Je revois mon oncle Paul et mon papa dire à Mamie :

- La mère, regarde comme on va se égaler !
 
Mon grand-père, était dans tous ces états voyant mamie qui se mettait en colère, devant les petites moqueries de ses enfants.
Il disait :

- Quoi, comment ça ! « Oubapalaza » en patois Chazellois. Ce n’est pas rien possible !

Mamie ne se laissait pas compter, elle lui répliquait :

- Vous n’êtes pas gentils, qu’est-ce qu’elles vous ont fait les belines ? 

- Ce n’est pas Dieu possible, vous n’allez pas faire ça, ces p’tite bêtes … ho mon Dieu ! 

Aujourd’hui en vous écrivant ces quelques lignes, je me rends compte que mamie était vraiment très en colère. Je crois que jamais je ne l’avais vu de la sorte.

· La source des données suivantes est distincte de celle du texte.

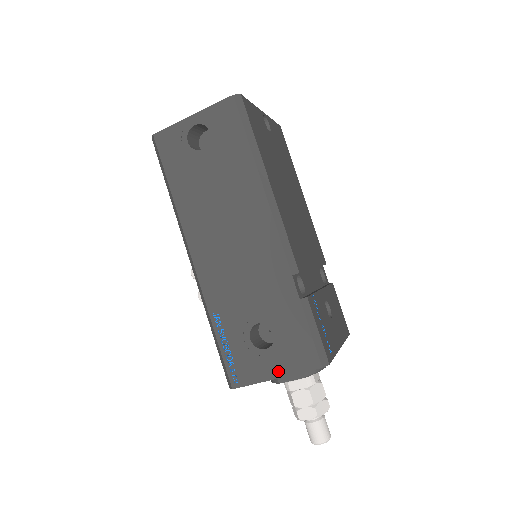
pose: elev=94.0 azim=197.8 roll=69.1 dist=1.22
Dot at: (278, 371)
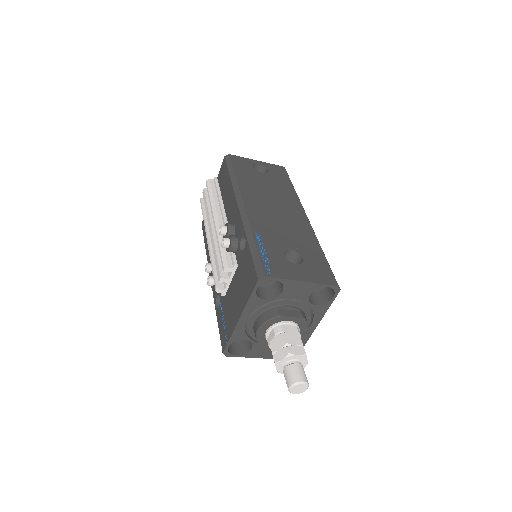
Dot at: (305, 278)
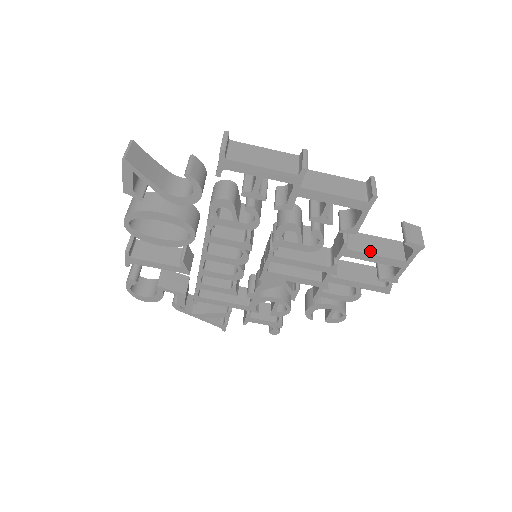
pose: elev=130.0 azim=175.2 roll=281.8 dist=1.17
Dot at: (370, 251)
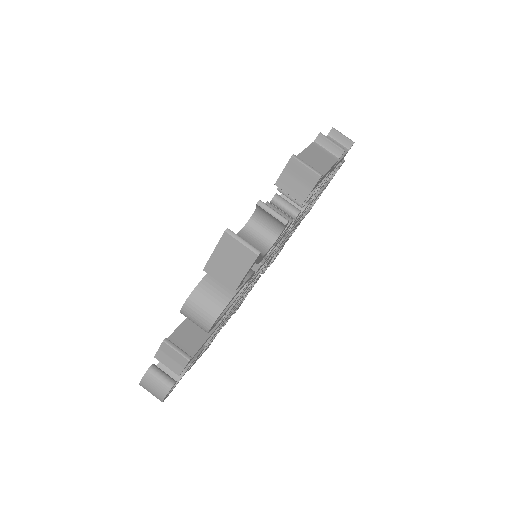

Souvenez-vous, nous étions des petits enfants. Je vois très distinctement Fred verser des larmes. Oui, Fred était triste comme nous tous. Mais les larmes versées étaient plus de la colère.

Fred disait aux adultes :

- Vous êtes tous des salaups. 

Là, il ne me fallut pas longtemps pour comprendre. Les adultes allaient abattre les belines. Enfin, je croyais que les deux brebis allaient être tuées.

En faite, encore aujourd’hui, je n’ai pas la réponse à cette question. Toujours, est-il, qu’une beline allait être tuée.
Comme je vous l’avais déjà expliqué, les brebis bêlaient très violemment.

Nous, les petits étions dans la cuisine, sous la protection de mamie Chazelles.
Puis, en un seul instant, plus un bruit. Plus de bêlements, un silence, si je puis dire, de mort.

Mes oncles, mon père et grand-père, avaient mis fin aux jours de la beline.
Oui, ils avaient réussi, tant bien que mal, à l’attraper.

Je revois très bien, la brebis pendue par ses pâtes arrière accroché au cerisier. Elle avait été écorchée, dépouillée de sa peau par mon grand-père. 
Elle était là, accrochée aux branches du cerisier.